Дороги и судьбы
Шрифт:
В июле 1948 года, через двенадцать лет после кончины бабушки, я вошла в ту комнату, где Ольга Александровна провела последние годы своей жизни. Комната при кухне, длинная и узкая, с высоким петербургским окном, выходившим на запад, на крыши домов, на Суворовский проспект, по-летнему пустынный. Вот здесь, за этим столом, бабушка писала нам свои письма... Впрочем, тогда я их еще толком не читала, в них не вникла, это было у меня впереди...
В те июльские дни я познакомилась с Димой и Катей, которых прежде знала лишь по фотографиям, и с двоюродным братом Юрием, которого почти не помнила. Вот Алека, приезжавшего к нам в Харбин, я хорошо помнила.
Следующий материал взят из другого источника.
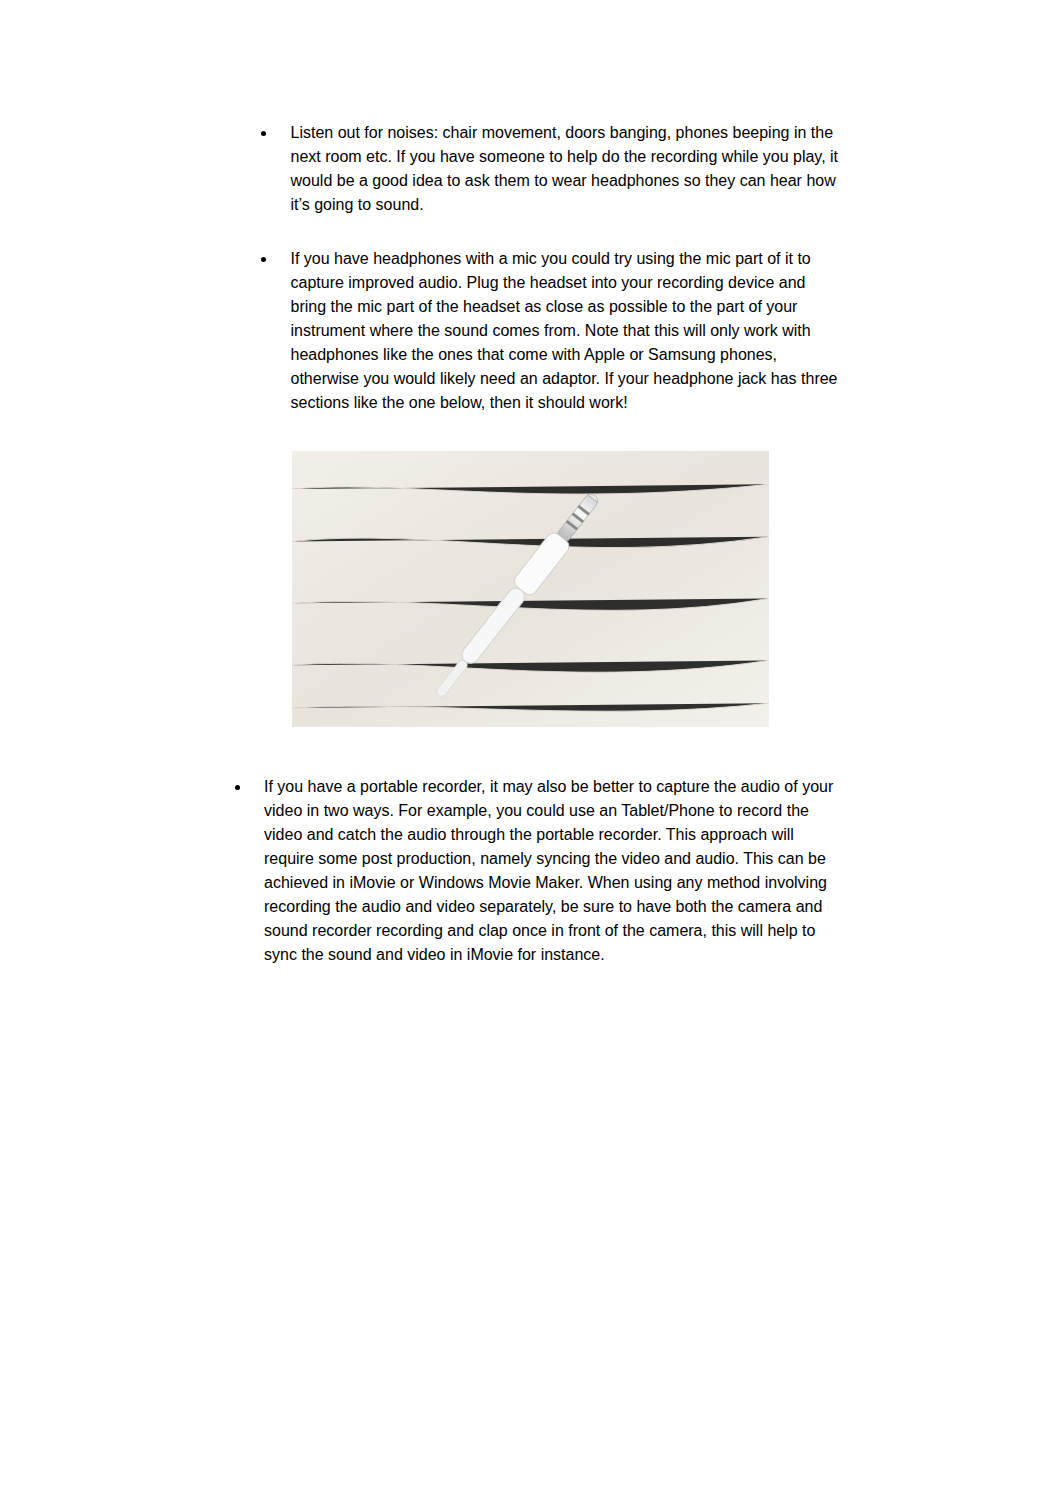Listen out for noises: chair movement, doors banging, phones beeping in the next room etc. If you have someone to help do the recording while you play, it would be a good idea to ask them to wear headphones so they can hear how it’s going to sound.
If you have headphones with a mic you could try using the mic part of it to capture improved audio. Plug the headset into your recording device and bring the mic part of the headset as close as possible to the part of your instrument where the sound comes from. Note that this will only work with headphones like the ones that come with Apple or Samsung phones, otherwise you would likely need an adaptor. If your headphone jack has three sections like the one below, then it should work!
If you have a portable recorder, it may also be better to capture the audio of your video in two ways. For example, you could use an Tablet/Phone to record the video and catch the audio through the portable recorder. This approach will require some post production, namely syncing the video and audio. This can be achieved in iMovie or Windows Movie Maker. When using any method involving recording the audio and video separately, be sure to have both the camera and sound recorder recording and clap once in front of the camera, this will help to sync the sound and video in iMovie for instance.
Но Алека не было.
* * *
Семья распалась летом тысяча девятьсот восемнадцатого года, когда бабушка Ольга Александровна с дочерьми и внуками жила на даче под Самарой. Туда однажды явился мой отец и увез свою семью на восток. Незадолго до кончины бабушка
В моей же памяти от того грозного, переломного, насыщенного событиями лета остались только груши, только нянины попреки: опять вся измазалась, не напасешься, да разве это отстираешь, и господи боже мой! Видимо, был хороший урожай груш, мы их ели, их соком пачкались. Восемнадцатый год! Создание Красной Армии, угроза интервенции, начало гражданской войны, восстание в Ярославле, убийство Мирбаха, последние дни царской семьи, убийство Урицкого. А в моей памяти кроме няниных попреков да дурацких груш - ничего!
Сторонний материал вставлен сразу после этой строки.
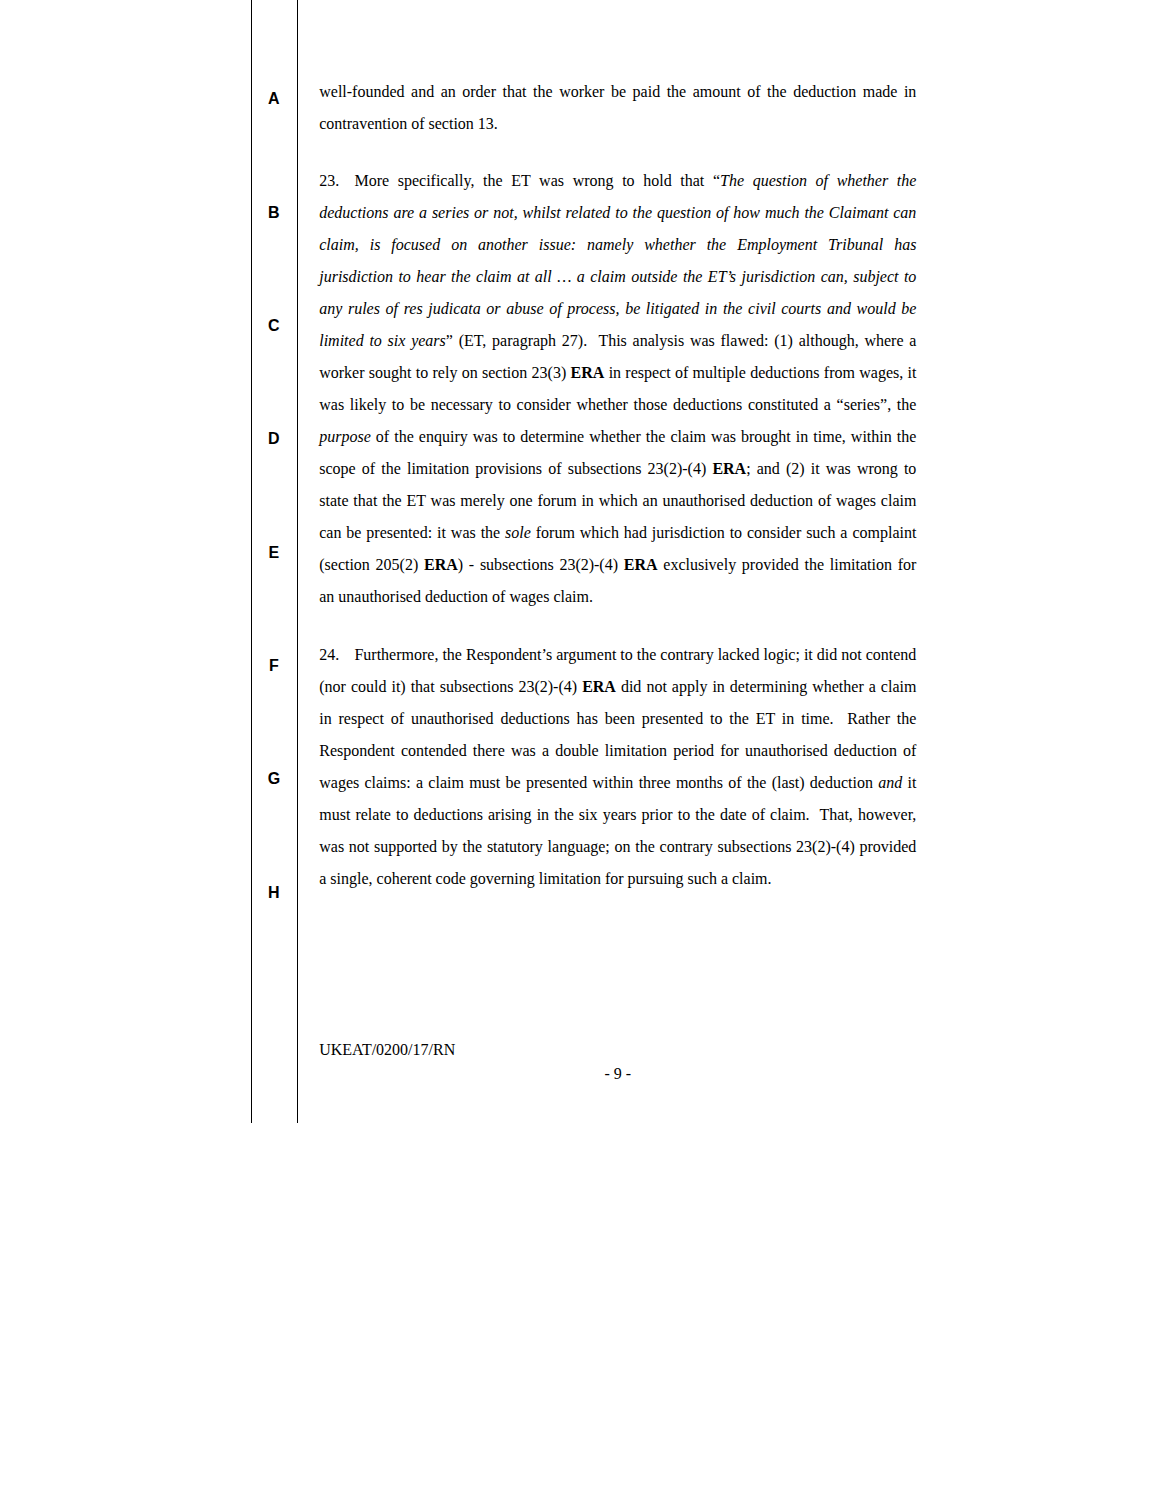A B C D E F G H
well-founded and an order that the worker be paid the amount of the deduction made in contravention of section 13.
23. More specifically, the ET was wrong to hold that “The question of whether the deductions are a series or not, whilst related to the question of how much the Claimant can claim, is focused on another issue: namely whether the Employment Tribunal has jurisdiction to hear the claim at all … a claim outside the ET’s jurisdiction can, subject to any rules of res judicata or abuse of process, be litigated in the civil courts and would be limited to six years” (ET, paragraph 27). This analysis was flawed: (1) although, where a worker sought to rely on section 23(3) ERA in respect of multiple deductions from wages, it was likely to be necessary to consider whether those deductions constituted a “series”, the purpose of the enquiry was to determine whether the claim was brought in time, within the scope of the limitation provisions of subsections 23(2)-(4) ERA; and (2) it was wrong to state that the ET was merely one forum in which an unauthorised deduction of wages claim can be presented: it was the sole forum which had jurisdiction to consider such a complaint (section 205(2) ERA) - subsections 23(2)-(4) ERA exclusively provided the limitation for an unauthorised deduction of wages claim.
24. Furthermore, the Respondent’s argument to the contrary lacked logic; it did not contend (nor could it) that subsections 23(2)-(4) ERA did not apply in determining whether a claim in respect of unauthorised deductions has been presented to the ET in time. Rather the Respondent contended there was a double limitation period for unauthorised deduction of wages claims: a claim must be presented within three months of the (last) deduction and it must relate to deductions arising in the six years prior to the date of claim. That, however, was not supported by the statutory language; on the contrary subsections 23(2)-(4) provided a single, coherent code governing limitation for pursuing such a claim.
UKEAT/0200/17/RN
- 9 -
В том восемнадцатом году мать рассталась со своей семьей, чтобы, вернувшись через тридцать семь лет, застать в живых лишь младшего брата и сестру.
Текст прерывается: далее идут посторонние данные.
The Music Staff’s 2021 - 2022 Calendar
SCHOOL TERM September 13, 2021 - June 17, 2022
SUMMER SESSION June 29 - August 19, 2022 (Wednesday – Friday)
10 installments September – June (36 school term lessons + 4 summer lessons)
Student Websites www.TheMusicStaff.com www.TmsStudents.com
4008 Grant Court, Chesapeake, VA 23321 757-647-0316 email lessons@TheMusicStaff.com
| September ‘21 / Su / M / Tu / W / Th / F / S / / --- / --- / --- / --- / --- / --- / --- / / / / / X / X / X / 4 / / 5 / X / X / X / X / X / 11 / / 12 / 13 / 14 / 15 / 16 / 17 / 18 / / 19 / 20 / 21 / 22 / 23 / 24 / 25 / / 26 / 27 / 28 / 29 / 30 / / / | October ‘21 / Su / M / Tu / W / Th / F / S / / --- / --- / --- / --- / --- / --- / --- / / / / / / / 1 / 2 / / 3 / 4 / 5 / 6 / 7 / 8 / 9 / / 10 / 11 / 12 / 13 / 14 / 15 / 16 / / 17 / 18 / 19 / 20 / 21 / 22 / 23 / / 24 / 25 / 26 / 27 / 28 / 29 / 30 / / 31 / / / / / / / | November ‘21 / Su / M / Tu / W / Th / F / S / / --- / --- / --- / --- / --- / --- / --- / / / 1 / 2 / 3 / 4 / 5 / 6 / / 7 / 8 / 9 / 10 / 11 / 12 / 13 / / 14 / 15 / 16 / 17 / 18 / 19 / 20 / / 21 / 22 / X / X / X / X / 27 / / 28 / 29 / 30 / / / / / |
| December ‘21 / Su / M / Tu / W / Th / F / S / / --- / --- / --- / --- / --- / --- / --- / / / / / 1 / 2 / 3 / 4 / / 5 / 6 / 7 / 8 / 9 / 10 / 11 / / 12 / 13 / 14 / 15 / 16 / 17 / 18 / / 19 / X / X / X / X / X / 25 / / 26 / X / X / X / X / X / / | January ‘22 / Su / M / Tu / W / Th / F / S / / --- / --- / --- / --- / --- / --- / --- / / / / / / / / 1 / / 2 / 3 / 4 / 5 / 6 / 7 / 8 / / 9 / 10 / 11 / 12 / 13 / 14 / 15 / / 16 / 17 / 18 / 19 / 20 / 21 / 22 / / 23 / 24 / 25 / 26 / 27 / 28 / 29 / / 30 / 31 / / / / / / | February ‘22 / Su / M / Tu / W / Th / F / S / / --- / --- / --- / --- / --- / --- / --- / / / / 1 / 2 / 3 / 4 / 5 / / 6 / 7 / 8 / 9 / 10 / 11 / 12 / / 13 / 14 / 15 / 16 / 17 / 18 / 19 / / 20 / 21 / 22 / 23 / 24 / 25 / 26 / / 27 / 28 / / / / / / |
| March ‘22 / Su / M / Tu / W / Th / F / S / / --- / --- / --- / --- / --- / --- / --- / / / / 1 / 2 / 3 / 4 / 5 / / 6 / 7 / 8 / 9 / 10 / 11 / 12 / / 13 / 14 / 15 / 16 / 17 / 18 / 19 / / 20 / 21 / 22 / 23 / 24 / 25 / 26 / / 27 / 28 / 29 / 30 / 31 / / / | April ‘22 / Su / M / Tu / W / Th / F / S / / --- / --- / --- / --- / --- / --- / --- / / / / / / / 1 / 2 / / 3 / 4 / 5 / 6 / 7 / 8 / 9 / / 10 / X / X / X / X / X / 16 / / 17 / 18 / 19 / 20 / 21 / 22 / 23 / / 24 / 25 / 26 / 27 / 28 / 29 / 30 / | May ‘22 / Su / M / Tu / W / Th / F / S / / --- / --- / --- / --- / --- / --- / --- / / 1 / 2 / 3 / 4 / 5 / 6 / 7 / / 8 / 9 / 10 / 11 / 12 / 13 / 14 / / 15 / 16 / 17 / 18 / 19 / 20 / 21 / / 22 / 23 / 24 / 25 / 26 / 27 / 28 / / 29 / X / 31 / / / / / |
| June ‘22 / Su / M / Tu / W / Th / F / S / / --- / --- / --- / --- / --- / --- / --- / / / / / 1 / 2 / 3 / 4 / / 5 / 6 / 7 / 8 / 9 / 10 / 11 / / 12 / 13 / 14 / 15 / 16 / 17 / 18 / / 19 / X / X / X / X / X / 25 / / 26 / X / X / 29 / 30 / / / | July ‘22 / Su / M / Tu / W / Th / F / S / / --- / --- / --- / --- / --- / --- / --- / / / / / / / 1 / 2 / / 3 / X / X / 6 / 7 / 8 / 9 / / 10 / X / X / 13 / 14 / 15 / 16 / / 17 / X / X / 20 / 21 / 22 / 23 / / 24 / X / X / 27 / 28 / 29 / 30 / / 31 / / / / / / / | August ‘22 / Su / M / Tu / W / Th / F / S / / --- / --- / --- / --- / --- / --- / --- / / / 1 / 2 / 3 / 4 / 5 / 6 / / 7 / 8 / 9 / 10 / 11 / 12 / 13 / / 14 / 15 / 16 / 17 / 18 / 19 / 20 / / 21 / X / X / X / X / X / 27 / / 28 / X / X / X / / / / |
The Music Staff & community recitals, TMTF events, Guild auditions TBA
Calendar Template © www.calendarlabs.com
От следующего лета в колчаковском Омске уцелели уже какие-то картинки, без особой, впрочем, между собой связи, то, как я впервые прочитала на вывеске слово "аптека" и впервые услыхала слово "взаймы". (Няня: "Пойди к соседям, попроси взаймы четыре картофелины". Я пошла, вернулась: "Не дали!" - "А ты сказала: "взаймы"?" - "Не сказала". Господи боже мой! Няня отправилась к соседям сама, вернулась с картофелинами, и я решила, что "взаймы" - волшебное, двери отпирающее слово...) При звуке фамилии "Трубочкин" (где-то я услыхала ее!) сразу возникло представление о трубочках с кремом, и я ужасно жалела, что не нашей семье принадлежит это прекрасное имя...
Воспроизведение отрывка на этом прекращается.